Annuity resales: At last someone in government has found the brake pedal
After a headlong rush into so-called pensions freedom, someone responsible for pensions policy in government appears to have found the brake pedal.
Tucked away in the Budget announcements was the news that attempts to launch a secondary annuity market will be delayed until 2017.
The failings of the annuity market are well documented.
Attempts to promote “shopping around” – encouraging savers to compare prices and types of policies from a range of providers before making a purchase – have foundered on the hurdles of disparities of information, consumer inertia and industry reticence to change.
This has led to many people buying poor value or inappropriate products and therefore securing lower standards of living in retirement for themselves and their dependants than might otherwise have been achieved.
It is admirable that the government is seeking to address the consequences of these longstanding problems.
However, the sale of annuities in a secondary market should be approached cautiously to minimise the risk of more people facing hardship in old age and the undermining of trust in pensions more generally.

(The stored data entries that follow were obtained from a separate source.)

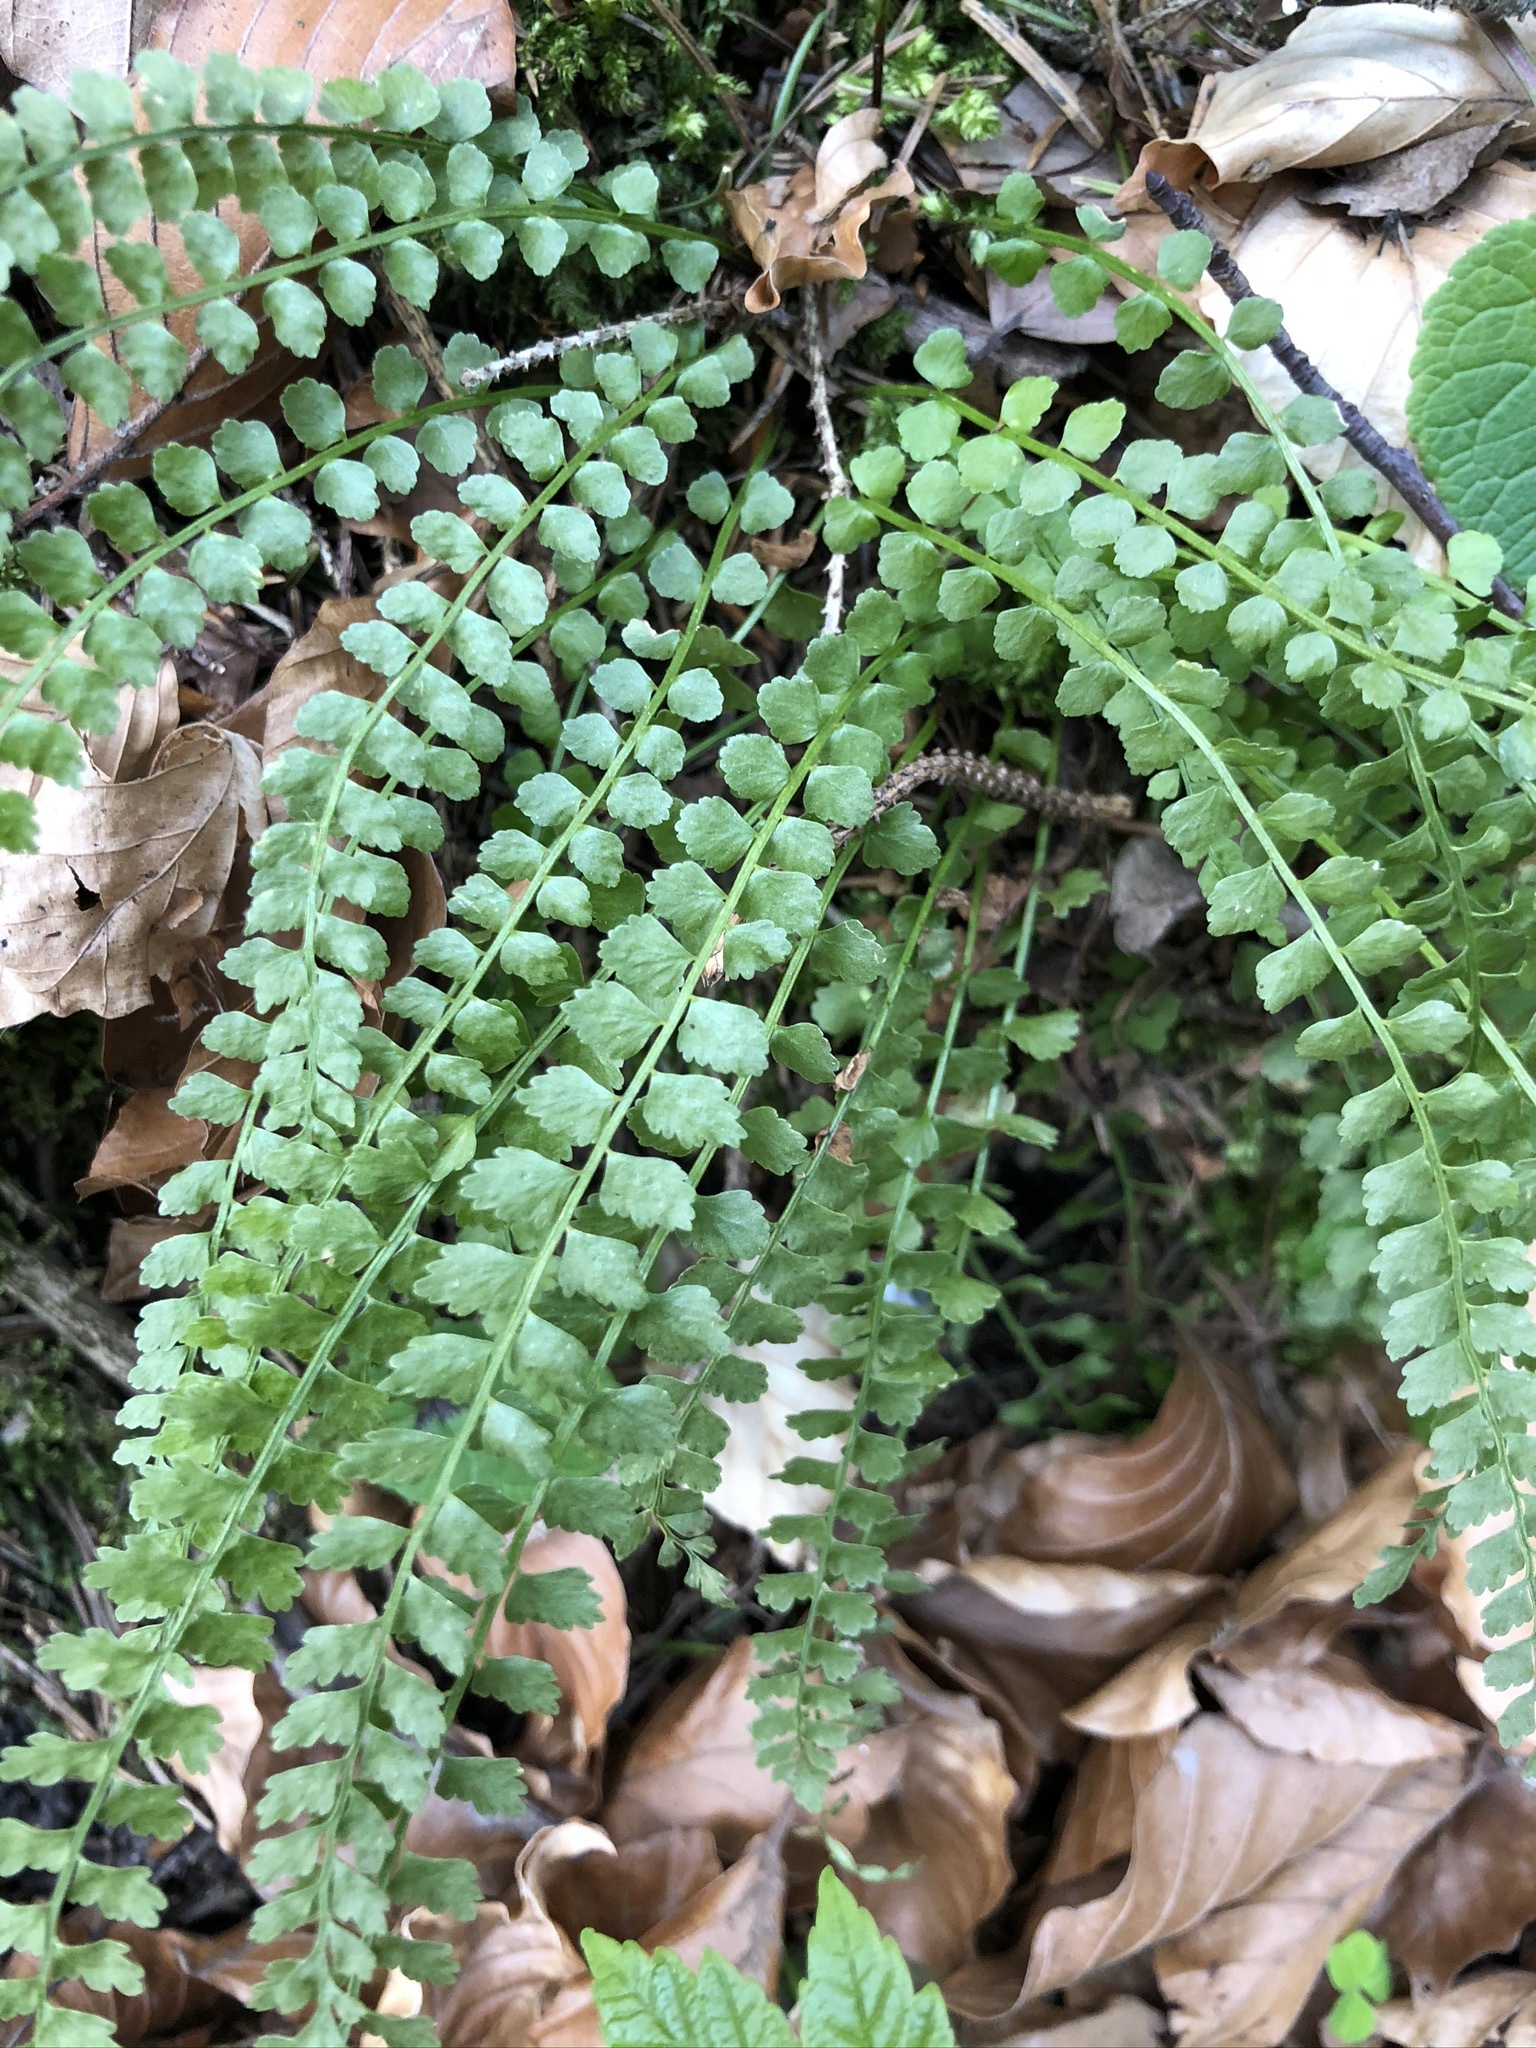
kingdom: Plantae
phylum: Tracheophyta
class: Polypodiopsida
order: Polypodiales
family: Aspleniaceae
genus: Asplenium
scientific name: Asplenium viride
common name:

A delay might help gather information about what such a market might look like.
For instance, currently there is little evidence on the characteristics of those who would seek to sell an annuity. This makes it very difficult to assess the wider social impact of annuity re-sales. Will people just sell small contracts that are peripheral to their financial situation? Or will folk be tempted to cash in a policy that provides a core income stream simply to overcome short-term financial problems?
Likewise, we do not know of the demands of potential buyers, raising the question of whether the sorts of annuities they might wish to buy chime with the types of annuities that potential sellers would seek to dispose of. Will potential buyers only want the largest policies?
Such weaknesses make it very possible that a secondary annuity market may not take off at all. Another risk is that a market does emerge in limited form with thin buyer demand and the resultant poor pricing means that the only sellers would be the desperate and the poorly-informed.
Those on the lowest incomes could be particularly badly affected by poor decision making. People who receive means-tested benefits may find that they lose certain entitlements and risk hardship in old age if they sell an annuity.
Women, who are more likely to be the surviving party of a joint annuity and on lower incomes in retirement, could suffer hardship if insufficient account has been made of their life expectancy. On top of this, a report ‘Unequal, Trapped and Abused’ published by the TUC and Women’s Aid earlier this year highlighted the underreported and poorly recognised problem of financial abuse which can affect women of all incomes. The sale of an annuity could be undertaken to assert control over secondary beneficiaries, particularly if their consent is not required.
Certain things can be done to minimise the risk of consumers being ripped off. The regime could be phased in, starting with small annuities. Regulated financial advice could be required for those who seek to sell an annuity of more than minimal value. Requirements for provision of information to potential sellers including comparison tables of sample sale prices.
Allowing more time to consider such measures is the sensible thing to do.